Maximum Claim Amount (MCA)
The MCA is a proxy for home value calculated by HUD. It is equal to the lesser of the value of property upon which the Principal Limit is based and the FHA limit, currently $625,500 for the lower 48 states. The $625,500 limit while temporary, has been extended by HUD through 2012.
Mortgage Insurance Premium (MIP)
The MIP is the borrower-paid mortgage insurance payment. The upfront MIP is 2% of the Maximum Claim Amount for the HECM Standard, and 0.01% for the HECM Saver. The ongoing annual MIP is 1.25% of the loan balance for both the Standard and the Saver. The annual MIP was raised from 0.50% effective October 1, 2010.
Mutual Mortgage Insurance Fund (MMI)
The MMI is FHA’s largest fund, comprising approximately 89% of FHA’s insurance-in-force, or $674 billion at 2009 fiscal year end. The FHA operates its programs through five insurance funds supported primarily by premium, fee and interest income, Congressional appropriations, and borrowing from the U.S. Treasury. The other funds are the General Insurance (GI) fund, the Special Risk Insurance (SRI) fund, the Cooperative Management Housing Insurance (CMHI) fund, and the Hope for Homeowners (H4H) fund.
Negative (Positive) Subsidy
A negative (positive) subsidy is a surplus (deficit) created by subtracting crossover losses occurred from the mortgage insurance premium collected.
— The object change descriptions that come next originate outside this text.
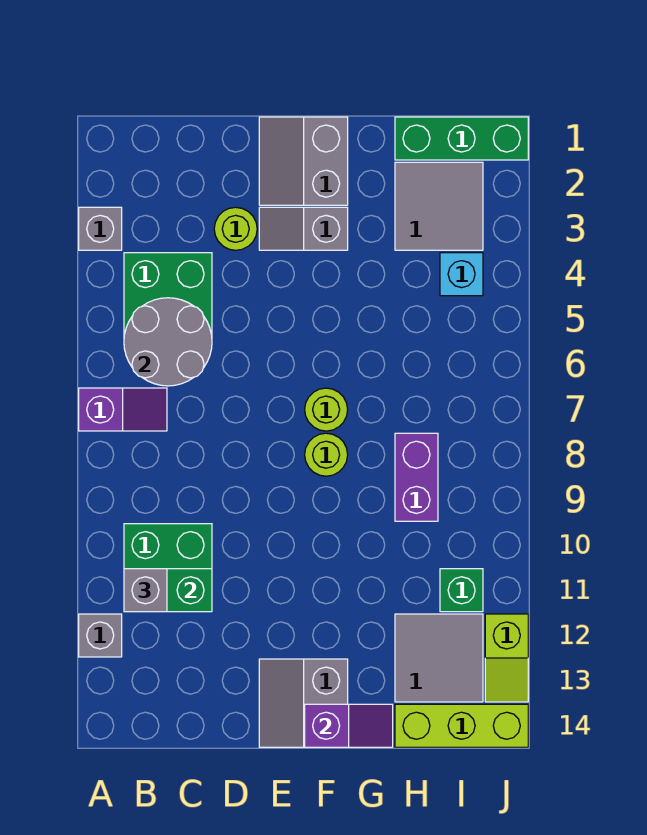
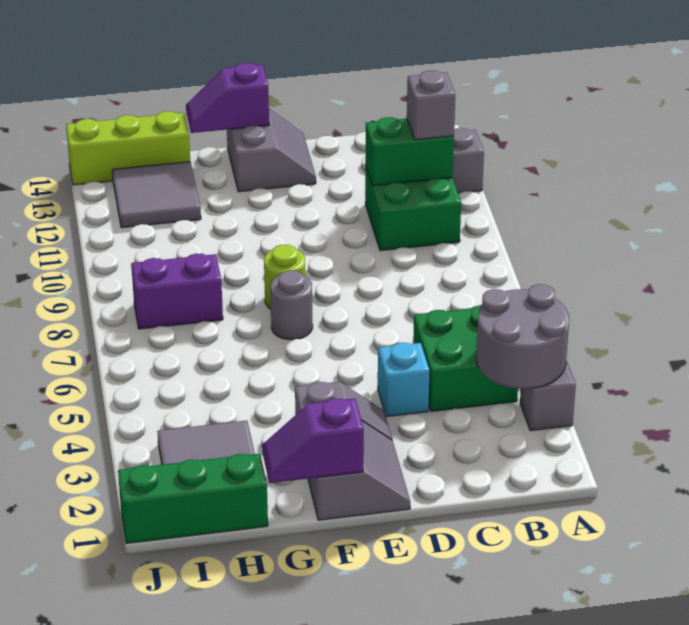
purple 1x2 slope [79,388,167,431] -> purple 1x2 slope moved to [262,398,364,483]
grey 2x2 round brick [124,298,212,386] -> grey 2x2 round brick moved to [476,284,569,389]
lime 1x1 round brick [214,207,257,250] -> none
lime 1x1 round brick [305,388,348,431] -> grey 1x1 round brick [270,270,313,340]
purple 1x2 brick [395,433,438,521] -> purple 1x2 brick turned to [131,254,223,329]
cyan 1x1 brick [440,253,483,296] -> cyan 1x1 brick moved to [378,343,430,417]
green 1x1 brick [440,569,483,612] -> none
lime 1x2 slope [485,614,528,702] -> none

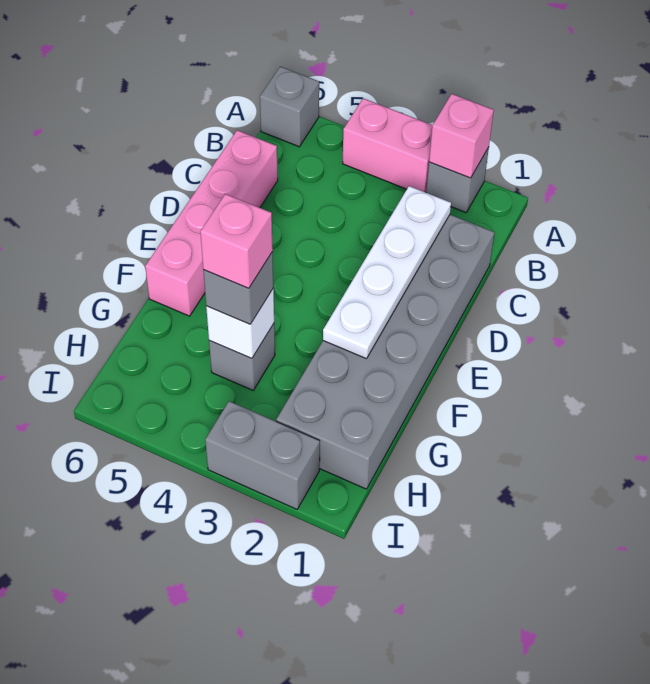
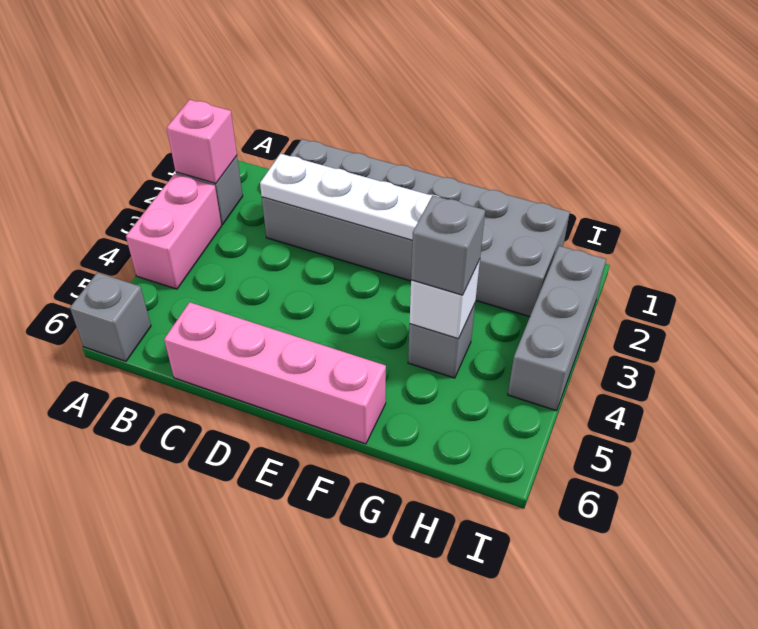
pink 1x1 brick [200,194,273,288] -> none
grey 1x2 brick [205,401,320,509] -> grey 1x3 brick [508,246,606,411]

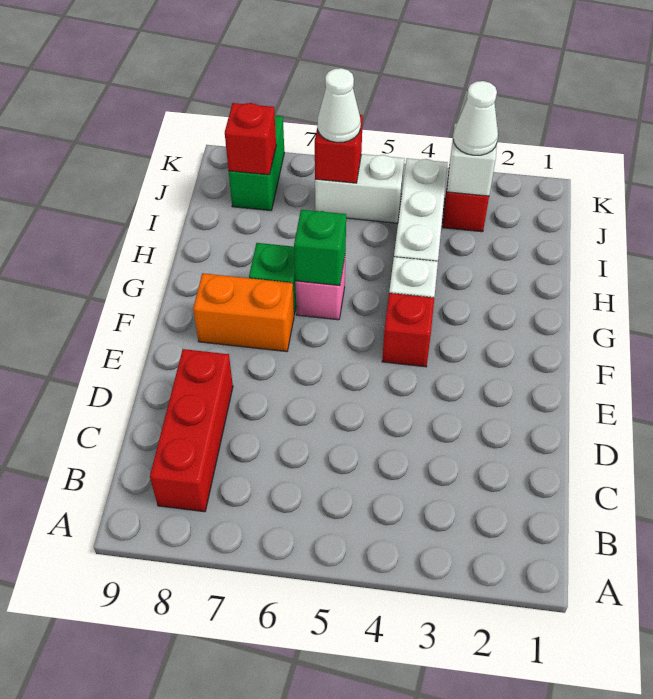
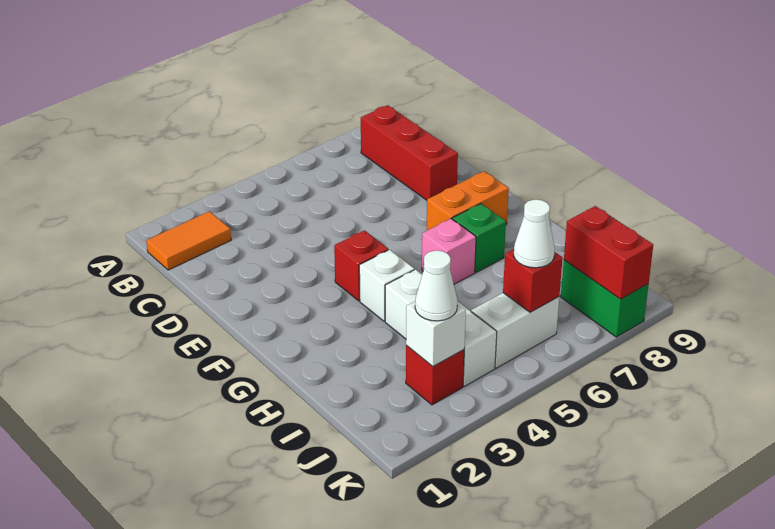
none -> orange 1x2 tile [146,211,231,270]
green 1x1 brick [294,210,346,286] -> none
red 1x1 brick [225,103,276,175] -> red 1x2 brick [564,206,653,299]

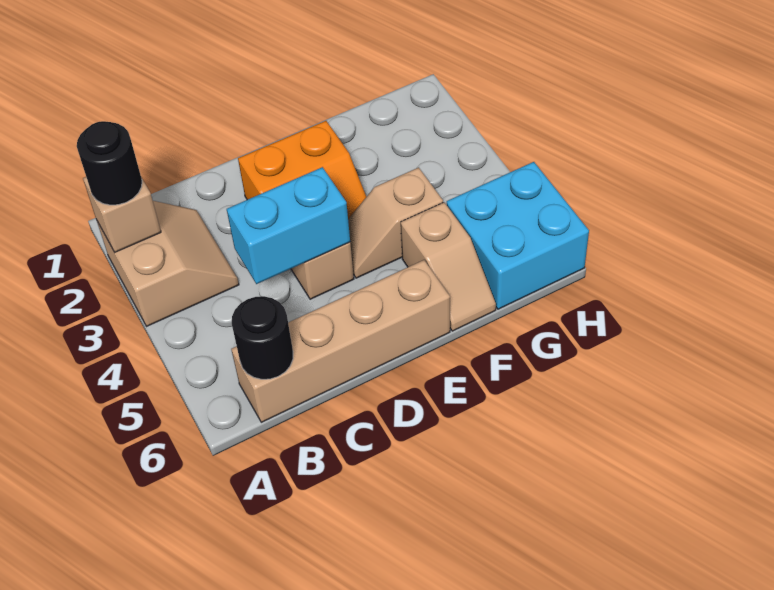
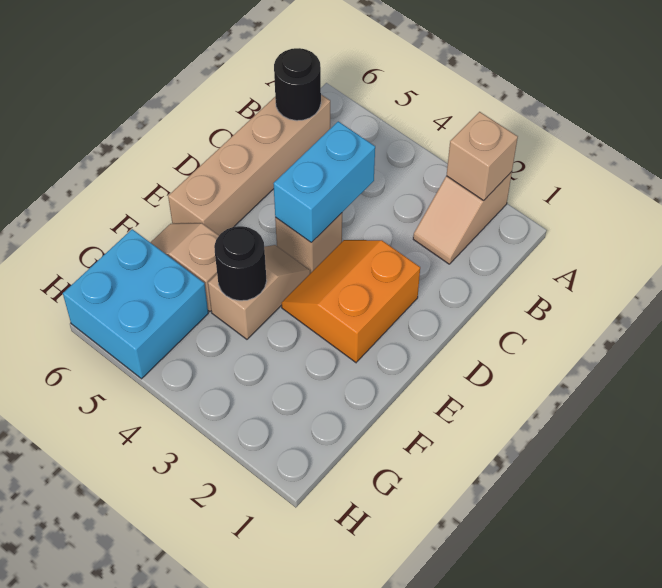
tan 2x2 slope [97,201,239,326] -> tan 1x2 slope [413,172,512,264]
black 1x1 round brick [77,121,142,205] -> black 1x1 round brick moved to [214,226,267,301]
Negative and positive subsidies are terms used by HUD to describe their insurance premiums’ impact on the federal budget.
Net Principal Limit
The Principal Limit, less the amount that has been borrowed.
Prepayment
A prepayment occurs when the loan balance is paid in full.
Principal Limit
The principal limit is the amount the HECM borrower can borrow at closing, equal to the allowable LTV ratio multiplied by the Maximum Claim Amount.
Proprietary Reverse Mortgage
A proprietary reverse mortgage is any non FHA-insured reverse mortgage.
Reverse Mortgage
A reverse mortgage is a first-lien, home equity line of credit on a primary residence, with no monthly payment obligation and an event-based maturity, for homeowners aged 62 and older.
Servicing Fee Set-Aside
The servicing fee set-aside is an estimate of the present value of all future servicing costs, which is deducted from the Principal Limit, but not added to the loan balance.
T&I Default
A T&I default is a borrower default on real estate taxes and/or homeowner’s insurance. A HECM in T&I default is not eligible for put back to FHA.
Total Annual Loan Cost (TALC)
The TALC is a summary of all of the costs associated with taking out a reverse mortgage, disclosed as a single annual average rate.